Keith Goldhanger provides yet another lorry load of new tunes that have arrived during the past few weeks.
Bored yet? If, like me, you’ve been sticking things up your nose recently that don’t actually mean the consequences are you’re staying up all night and then questioning whether you should have tickled your tonsils before this nostril invasion, you’ll probably need some fresh sounds that have been raising eyebrows as they enter the earlobes, get the feet tapping, head nodding and in some cases arms waving in the air.
CRACK CLOUD are this month’s Top of the Pops. Canadian apparently, and a band full of recovering addicts that describe themselves as an art ensemble or creative community as opposed to being “just a band.” This is fabulous and there’s an album out there (Pain Olympics) that has just been made available this month and is worth spending an evening or two listening to. If you’re the kind of person that has the time and inclination to listen to something about ten times before you can begin to begin to make head or tail of what the Dickens it is you’re listening to, then Crack Cloud are worth the endurance. This is a good place to begin if you’re lagging behind a little, just as I feel I am.

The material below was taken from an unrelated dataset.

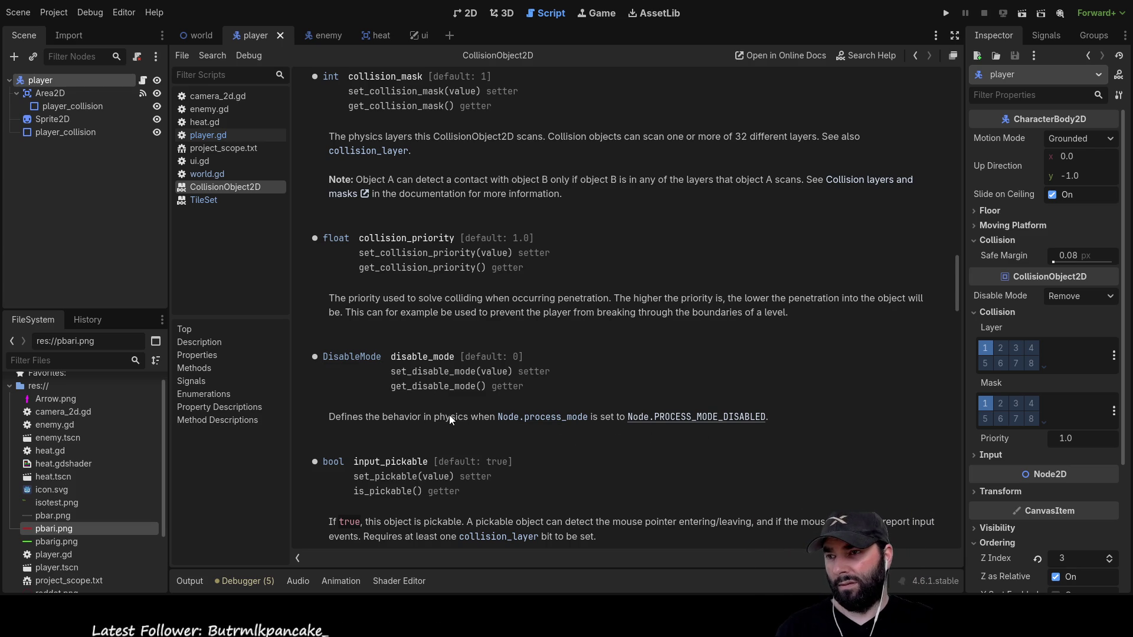
scroll(441, 416, down, 4)
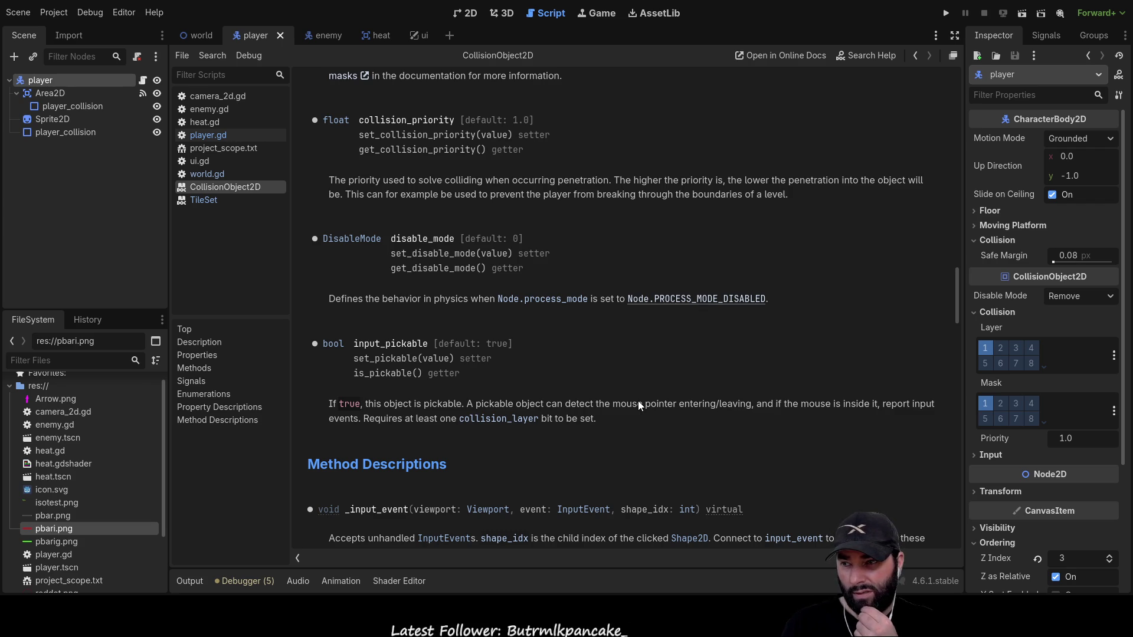
scroll(619, 413, down, 5)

They’ve played shows in the UK and next time (November apparently, if we’re ready to resurrect old times) at least one person who wasn’t attending these shows previously promises himself a night out in their company. Hit play and increase the volume control. Straight “in at number one” this month.
Another band who probably don’t want to be referred to as “just a band” are MIRO SHOT who describe themselves as a collective of musicians, filmmakers, coders and designers. They seem to have hundreds of members and are based between London and Paris (although currently through lockdown it’s rumoured they’re all hanging out in the middle of nowhere somewhere in the Scottish countryside). This tune (No More No Less) in particular warmed the cockles of one East London man’s heart this month and further investigations into the previous work of this organisation is currently in progress. Have a listen yourselves, starting here (or there – above).
KEYS sound like The Bay City Rollers. That’s enough information that anyone needs before walking towards the play button on whatever device this comes from (probably a cheap Woolworths cassette recorder). This is the sound of 1974, made in 2020, and it’ll bring back memories of flared trousers, pat-pocketed high waisted trousers, Chopper bikes, Tony Blackburn, The Wombles, Roy Wood’s Wizzard and Christmas. You don’t need any more info than that really.
Having spent the month trying to avoid using the obvious pun connecting a huge hit by The Shamen with this London based synth-punk band is something that I would argue I nearly avoided but this new tune, complemented by yet another made-at-home video, has caught the ears and eyes this month. Es (top pic) came to my attention via the New Zealand online radio station 8K.NZ that’s been tinkered with at various times of the day this summer. There’s an album that also needs listening to at some point and hopefully a gig or two once this madness ends (if it ever ends). Severed (above) brings back memories of early-Eighties Siouxsie and the Banshees as well as The Fatal Microbes. Another band we all need to learn more about and one that seems to have done a digital lap of the world before landing a mile or two from where it came from originally. Twice the journey that some of these other tunes have made….
GÖSTA BERLINGS SAGA are from Sweden, have been going for 20 years and have numerous releases under their belts, but whose existence has only just reached East London this month (but were interviewed on this site in 2018). If like me you’re a sucker for decent instrumental synth-based head-nodding weirdness, then start your journey here.
WILL BUTLER of Arcade Fire has a solo album about to drop and this tune from the album is one the bin men may find themselves whistling when you are rudely awoken by them on Wednesday mornings. Play this once, you ‘ll love it, twice you’ll be clapping and singing along, by the third time you’ll have an alcoholic beverage raised high in the air and by Christmas you’ll probably hate it. One of those tunes you may still be listening to regularly whether you want to or not as the next few years pass by. Probably one of those ‘hits’ that we used to hear a lot about when these things mattered. A catchy number as your Granny would say. A song for the family, like Lust For Life has been. If you don’t listen to this now then you’ll probably get to hear this somewhere else and realise then what I’m mumbling about.